Speaking to FlightGlobal in Hamburg, chief executive Nir Dagan said Arkia took an interest in Bombardier’s then-C130 proposal.

“We wanted to buy 10,” he says, but says the airframer “froze” the programme.

Airbus, which has fought to establish a presence in Israel, convinced the carrier to consider its aircraft line as an alternative.

Dagan says the carrier was particularly interested in the re-engining programmes being pursued by Airbus.

It successfully persuaded Arkia to take both the A321LR and the A330-900, and Dagan was in Hamburg on 13 November to receive the first A321LR to be delivered to any customer.

He joked to the audience at the handover ceremony that, having been told by Airbus that the CSeries was “not a very good aeroplane”, the airframer subsequently bought the production line.

“Suddenly, it’s a very good aeroplane!” he said.

Arkia is one of the few Boeing 757-300 operators and Dagan praises the economics of the US-built twinjet.

But he tells FlightGlobal: “The A321LR is the first time we’ve found a [single-aisle] aircraft that is more efficient than the 757-300. It’s one of a kind.”
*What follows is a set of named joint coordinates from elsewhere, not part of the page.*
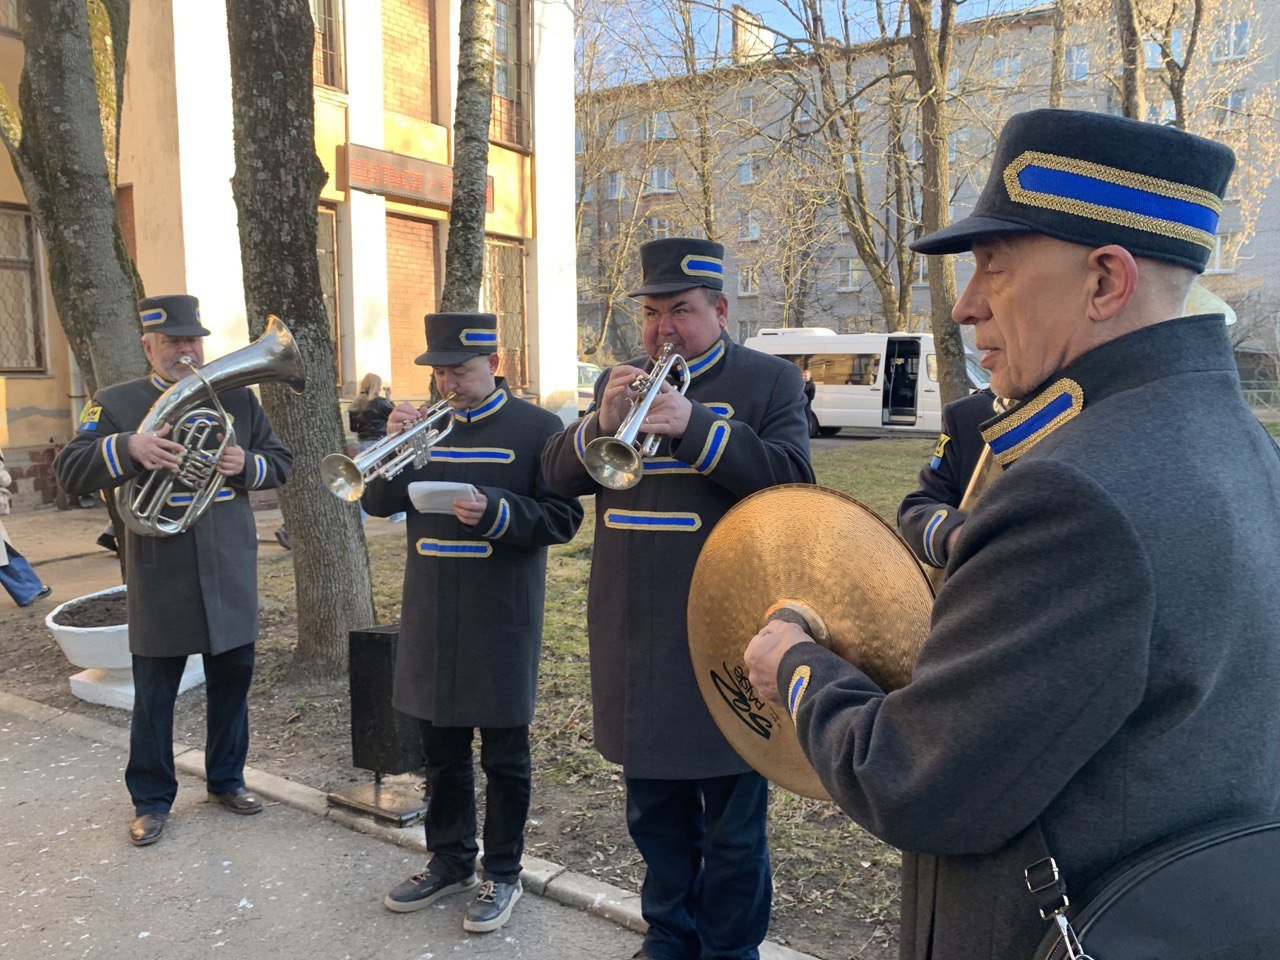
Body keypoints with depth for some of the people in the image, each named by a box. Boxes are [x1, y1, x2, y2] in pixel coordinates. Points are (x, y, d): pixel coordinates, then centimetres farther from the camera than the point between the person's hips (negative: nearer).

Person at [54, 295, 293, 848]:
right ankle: (151, 800, 25)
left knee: (232, 680, 13)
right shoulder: (117, 403, 1)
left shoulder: (238, 399, 7)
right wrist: (127, 448, -26)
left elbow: (281, 463, 9)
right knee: (154, 695, 7)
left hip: (229, 573, 3)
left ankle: (226, 779, 33)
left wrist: (246, 465, -13)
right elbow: (69, 472, -8)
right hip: (159, 578, -2)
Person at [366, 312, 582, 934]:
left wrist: (495, 512, -23)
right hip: (430, 617, 5)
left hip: (501, 622, -5)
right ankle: (450, 861, 35)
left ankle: (503, 874, 25)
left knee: (504, 756, 8)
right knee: (441, 751, 17)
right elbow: (377, 503, 5)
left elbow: (562, 519, -9)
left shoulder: (537, 428, -4)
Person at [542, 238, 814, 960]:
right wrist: (599, 426, -15)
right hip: (637, 638, 5)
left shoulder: (770, 381, -2)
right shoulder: (621, 381, 11)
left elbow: (793, 478, -16)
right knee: (655, 811, 20)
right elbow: (559, 477, 5)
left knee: (733, 826, 9)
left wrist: (695, 425, -25)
Airbus has developed the aircraft, a long-range version of its A321neo, to chase the 757 replacement market.

Arkia has configured its first A321LR with a single-class layout featuring 220 seats. “We know it is going to be a great aircraft,” says Dagan.

He says the airline intends to use the type on a variety of sectors, from short 30min hops to Larnaca to 5h trans-European routes to London, Paris and Barcelona.

Dagan also indicates that it will deploy the aircraft to “exotic” Indian Ocean destinations, such as Zanzibar and the Seychelles, as well as other points in Africa and Asia.

Arkia is set to introduce its A330-900s from 2020, adding to the list of Airbus customers which operate the A330-A321 combination. Dagan says that Arkia will be taking the highest-weight variant of the A330-900, the 251t version.

Its fleet also includes a regional arm served by Embraer E-Jets.